Of ‘Nda Ndambara’ & a photo that said ‘1000 words’ at Kagame rallies

I have a side in this election. So kindly understand if I come off as biased in favour of the RPF candidate, Paul Kagame. (But aren’t journalists supposed to be neutral?). That’s true. But in a situation where you can’t, the book says be transparent by declaring your bias.

Saturday, July 29, 2017

I have a side in this election. So kindly understand if I come off as biased in favour of the RPF candidate, Paul Kagame. (But aren’t journalists supposed to be neutral?). That’s true. But in a situation where you can’t, the book says be transparent by declaring your bias.

Four Sundays ago, I wrote here that, "the August 4, 2017 Presidential Election will be an emotional affair as it may be the last chance voters have to confer their mandate to a man that will always be this country’s greatest leader.”

If a critic had asked me to explain exactly what I meant by the election being an ‘emotional affair,’ it would perhaps have taken me a thousand words to make a sound argument.

"Use a picture. It is worth a thousand words,” Newspaper Editor Tess Flanders aptly put in a 1913 discussion about journalism and publicity.

The perfect picture showed up this week. A young lady, wearing an RPF candidate’s campaign t-shirt, hands in the air with tears running down her eyes, lost in a deeply emotional moment of ecstasy, surrounded by other equally thrilled women at one of Kagame’s rallies.

It is a picture that said it all, to all those that had hitherto doubted the authenticity of RPF’s mammoth rallies. Minus the campaign paraphernalia, one would have assumed the woman was at a praise and worship session.

That picture helped settle the question that many a critic following the Rwandan campaign outside the country, have been throwing about; questioning the motivation fueling Rwandans that have attended Kagame’s rallies in their tens of thousands.

"Absolute love for the candidate,” is the only fuel behind those gigantic rallies.

But critics would stubbornly have none of that, some even sinking as low as insisting that people are being forcefully told to attend those rallies.
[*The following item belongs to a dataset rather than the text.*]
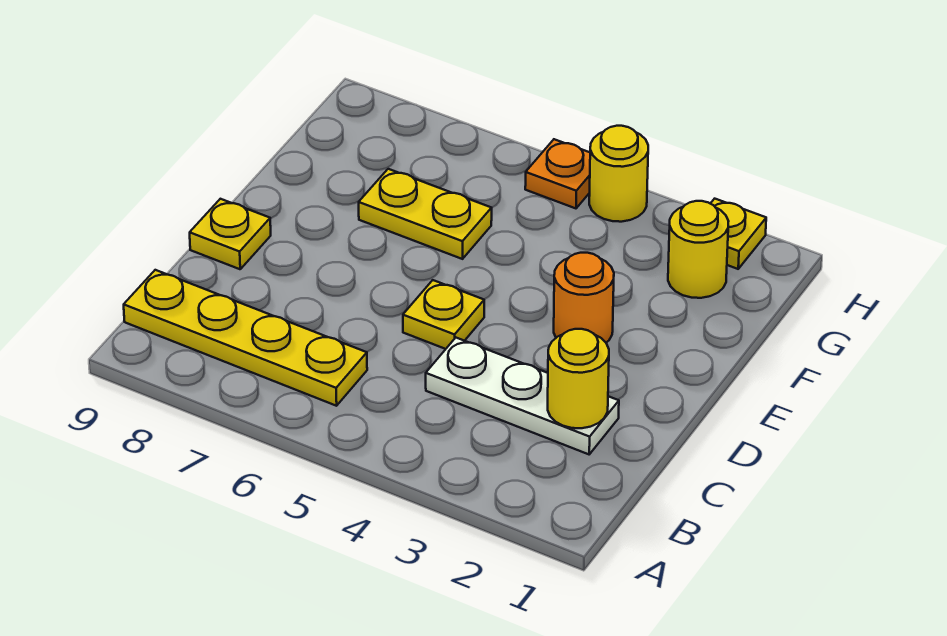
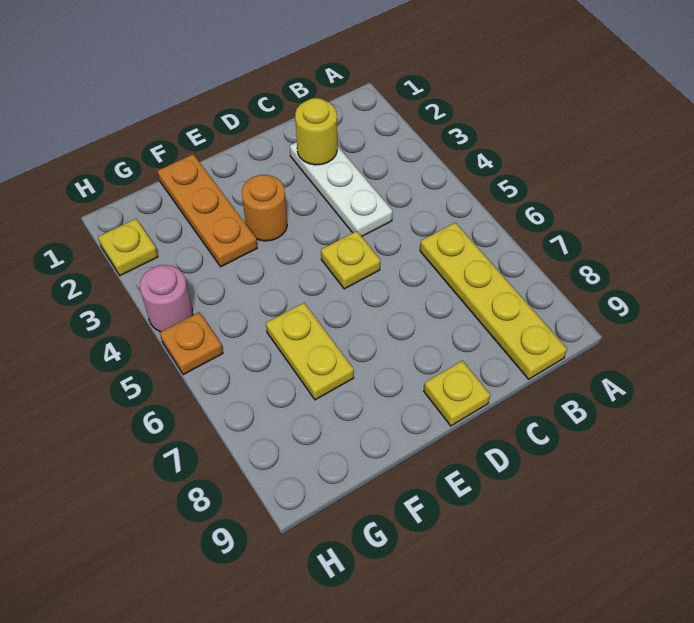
none -> orange plate F1:F3 level 1
yellow round brick G2 level 1 -> none
yellow round brick H4 level 1 -> pink round brick H4 level 1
That picture! No, it wasn’t a fraud. It wasn’t staged. Nor was it photo-shopped. It was authentically pure. 

It is not the only picture. We have seen dozens of other intimate photographs of the candidate Kagame hugging elderly voters in their eighties, 90s and one who is 107!; with the little energy left in their elderly bodies, these senior citizens have come out to show love and support for Kagame, a kind of love that can’t be forged.

Looking at all those intimate moments captured at Kagame’s rallies, one could fairly state that this election is not even about August 4; it is about the last twenty three years of RPF leadership, a celebration of national achievements under Paul Kagame’s presidency.

Elsewhere, voters would have clapped in praise after a contender pledged to cut taxes; perhaps that is what Philippe Mpayimana, one of the candidates hoped to achieve when he promised the same to a small crowd in Bugesera town. He was shocked by the response he got.

"He promised us many things, including cutting taxes. It left me wondering, how then shall we continue building our roads, schools and hospitals; will all those things be done on charity?” a young voter in his early twenties wondered.

Naturally, the popularity of incumbents dwindles the longer they stay in power yet in Kagame’s case, his two terms in office have only seen his support among Rwandans surging culminating in a referendum that amended the constitution to enable voters renew his mandate.

This is because voters can see tangible results delivered during his previous mandate; it thus also makes sense for a rural based citizen to oppose a proposal to cut taxes because he knows they’re what government uses to deliver public services.

But Kagame has hinted at (should he win next week’s poll) this being his last term in office, urging his party to start looking for a successor; the possibility that Rwandans will never see PK on a ballot paper again, could be the inspiration behind the emotions seen in this campaign.

An election is not an event. It is a process. Had I been among the over 1,300 domestic and international observers set to monitor next week’s polls, I would have spent 90 percent of my time watching the campaigns and only 10 percent, the actual polls.

My report would have noted that, "Victory for the RPF candidate Paul Kagame didn’t come as a surprise to me as an observer because during the campaigns across the country, it was clear that even before the vote on August 4, he had already won the hearts and minds of Rwandans.”

I would then insert a sample of those emotional photographs captured at rallies from across the country to support the text observations. To a reader somewhere in Paris, my report would perhaps be disenchanting to read but the truth, to the millions that have witnessed the process inside Rwanda.

Cue-in ‘Nda Ndambara!’ A campaign song whose original was remixed by RPF supporters in Rubavu, the song has become an anthem giving the lead composer celebrity status.

A video clip of tens of thousands of supporters singing in chorus at a Kagame rally would certainly feature in my observer report. As the crowd sung in a chorus, Kagame walked the stage, visibly overwhelmed with love.

Then he said, "With you on my side, I will fear no war.”